Perang Melawan Iran: Runtuhnya Mitos yang Melindungi Israel
Sejak awal berdirinya, Israel membangun narasi bahwa dirinya adalah “vila di tengah hutan”—sebuah negara kecil yang dikelilingi ancaman permanen dari lingkungan yang keras. Narasi ini berfungsi sebagai alat legitimasi, baik untuk konsumsi domestik maupun internasional, terutama guna memperoleh dukungan politik, militer, dan finansial dari negara-negara Barat, khususnya Amerika Serikat.
Namun, jika ditelusuri secara historis, klaim tersebut tidak sepenuhnya mencerminkan realitas. Selama beberapa dekade terakhir, justru Israel berada dalam posisi dominan di kawasan. Kemenangan dalam Perang Enam Hari 1967, perjanjian damai dengan Mesir melalui Camp David 1978, hingga melemahnya negara-negara Arab pasca Perang Dingin, menunjukkan bahwa ancaman eksistensial terhadap Israel semakin berkurang.
Memasuki era 1990-an dan 2000-an, posisi Israel semakin menguat. Runtuhnya Uni Soviet menghilangkan salah satu pendukung utama negara-negara Arab. Sementara itu, Perjanjian Oslo secara efektif melemahkan posisi Organisasi Pembebasan Palestina (PLO). Invasi Amerika Serikat ke Irak pada 2003—yang juga didorong oleh kepentingan geopolitik sekutu Israel—menghancurkan salah satu kekuatan regional yang sebelumnya dianggap ancaman.
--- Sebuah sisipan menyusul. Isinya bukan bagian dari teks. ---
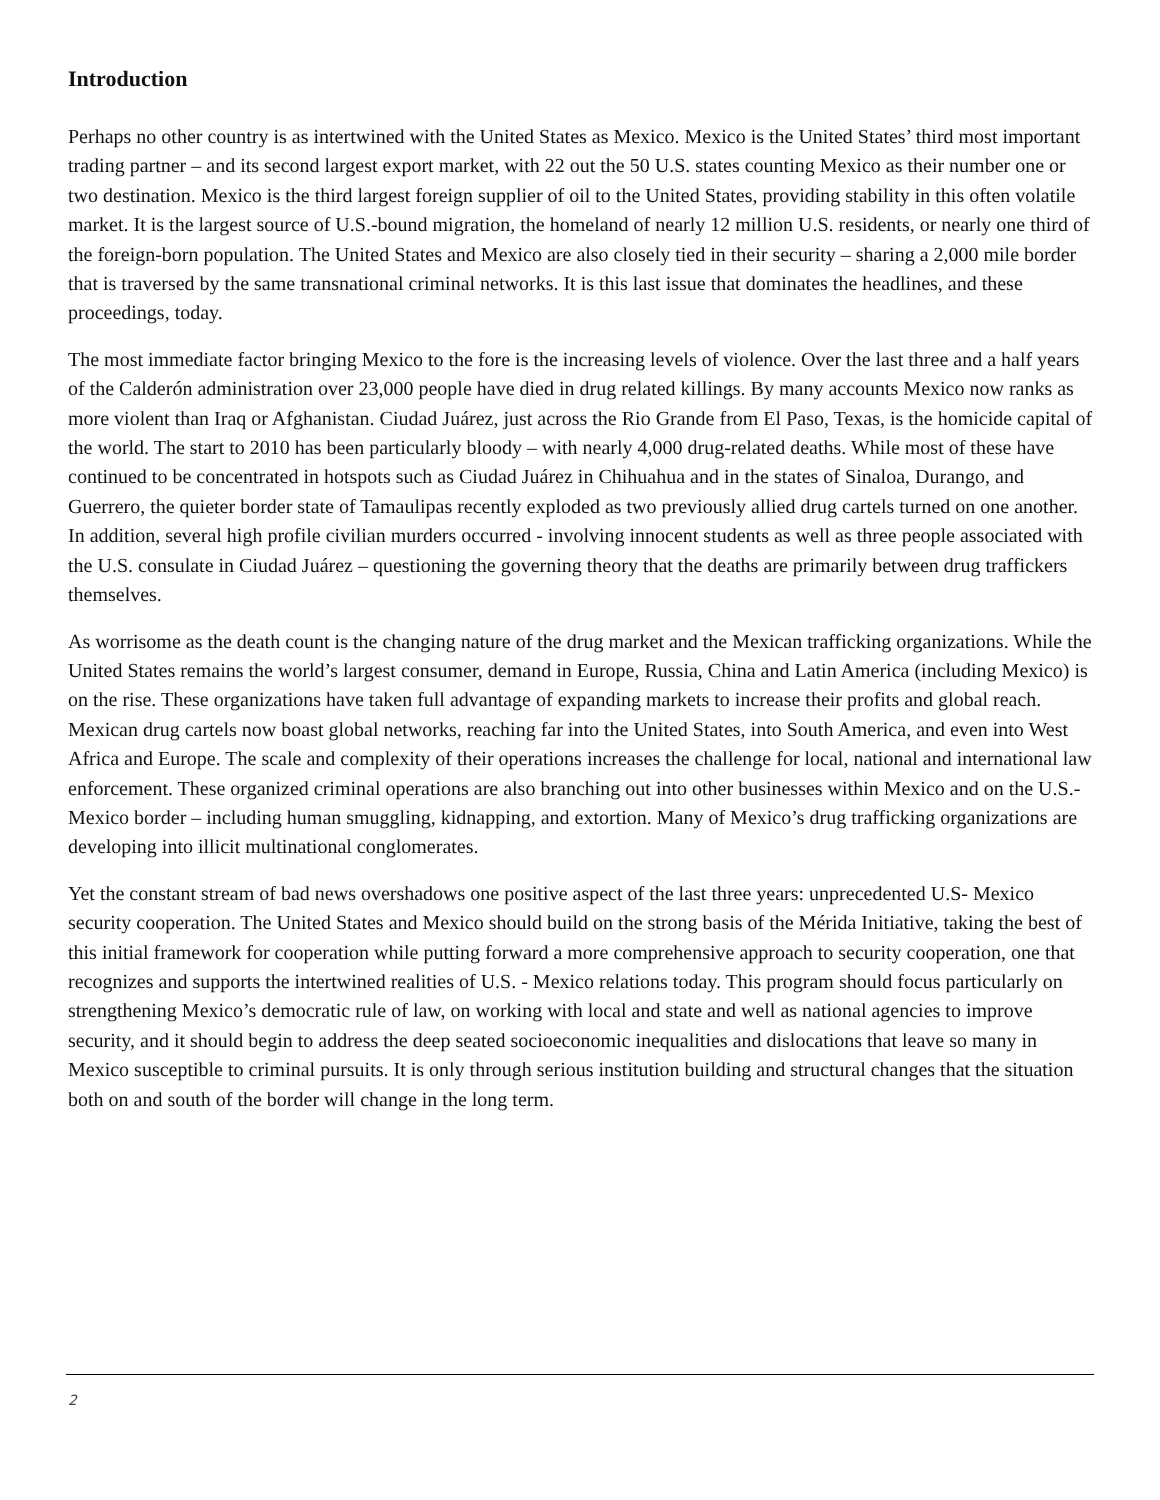Introduction
Perhaps no other country is as intertwined with the United States as Mexico. Mexico is the United States’ third most important trading partner – and its second largest export market, with 22 out the 50 U.S. states counting Mexico as their number one or two destination. Mexico is the third largest foreign supplier of oil to the United States, providing stability in this often volatile market. It is the largest source of U.S.-bound migration, the homeland of nearly 12 million U.S. residents, or nearly one third of the foreign-born population. The United States and Mexico are also closely tied in their security – sharing a 2,000 mile border that is traversed by the same transnational criminal networks. It is this last issue that dominates the headlines, and these proceedings, today.
The most immediate factor bringing Mexico to the fore is the increasing levels of violence. Over the last three and a half years of the Calderón administration over 23,000 people have died in drug related killings. By many accounts Mexico now ranks as more violent than Iraq or Afghanistan. Ciudad Juárez, just across the Rio Grande from El Paso, Texas, is the homicide capital of the world. The start to 2010 has been particularly bloody – with nearly 4,000 drug-related deaths. While most of these have continued to be concentrated in hotspots such as Ciudad Juárez in Chihuahua and in the states of Sinaloa, Durango, and Guerrero, the quieter border state of Tamaulipas recently exploded as two previously allied drug cartels turned on one another. In addition, several high profile civilian murders occurred - involving innocent students as well as three people associated with the U.S. consulate in Ciudad Juárez – questioning the governing theory that the deaths are primarily between drug traffickers themselves.
As worrisome as the death count is the changing nature of the drug market and the Mexican trafficking organizations. While the United States remains the world’s largest consumer, demand in Europe, Russia, China and Latin America (including Mexico) is on the rise. These organizations have taken full advantage of expanding markets to increase their profits and global reach. Mexican drug cartels now boast global networks, reaching far into the United States, into South America, and even into West Africa and Europe. The scale and complexity of their operations increases the challenge for local, national and international law enforcement. These organized criminal operations are also branching out into other businesses within Mexico and on the U.S.-Mexico border – including human smuggling, kidnapping, and extortion. Many of Mexico’s drug trafficking organizations are developing into illicit multinational conglomerates.
Yet the constant stream of bad news overshadows one positive aspect of the last three years: unprecedented U.S- Mexico security cooperation. The United States and Mexico should build on the strong basis of the Mérida Initiative, taking the best of this initial framework for cooperation while putting forward a more comprehensive approach to security cooperation, one that recognizes and supports the intertwined realities of U.S. - Mexico relations today. This program should focus particularly on strengthening Mexico’s democratic rule of law, on working with local and state and well as national agencies to improve security, and it should begin to address the deep seated socioeconomic inequalities and dislocations that leave so many in Mexico susceptible to criminal pursuits. It is only through serious institution building and structural changes that the situation both on and south of the border will change in the long term.
2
Lebih jauh, normalisasi hubungan melalui Kesepakatan Abraham memperlihatkan bahwa sebagian negara Arab justru beralih menjadi mitra strategis Israel. Dalam kondisi ini, narasi “lingkungan yang keras” semakin kehilangan relevansinya.
Meski demikian, Israel masih menghadapi kelompok-kelompok yang disebut sebagai “poros perlawanan”, seperti Hamas di Palestina, Hizbullah di Lebanon, serta Iran sebagai pendukung utama mereka. Namun, kekuatan ini pun mengalami tekanan signifikan, terutama setelah eskalasi konflik sejak 2023 di Gaza dan Lebanon.
Dalam konteks ini, serangan terhadap Iran dapat dilihat sebagai upaya Israel untuk mengeliminasi ancaman terakhir yang masih tersisa. Akan tetapi, langkah ini sekaligus membuka kontradiksi mendasar: ketika Israel bertindak sebagai kekuatan dominan yang agresif, narasi sebagai pihak yang terancam menjadi sulit dipertahankan.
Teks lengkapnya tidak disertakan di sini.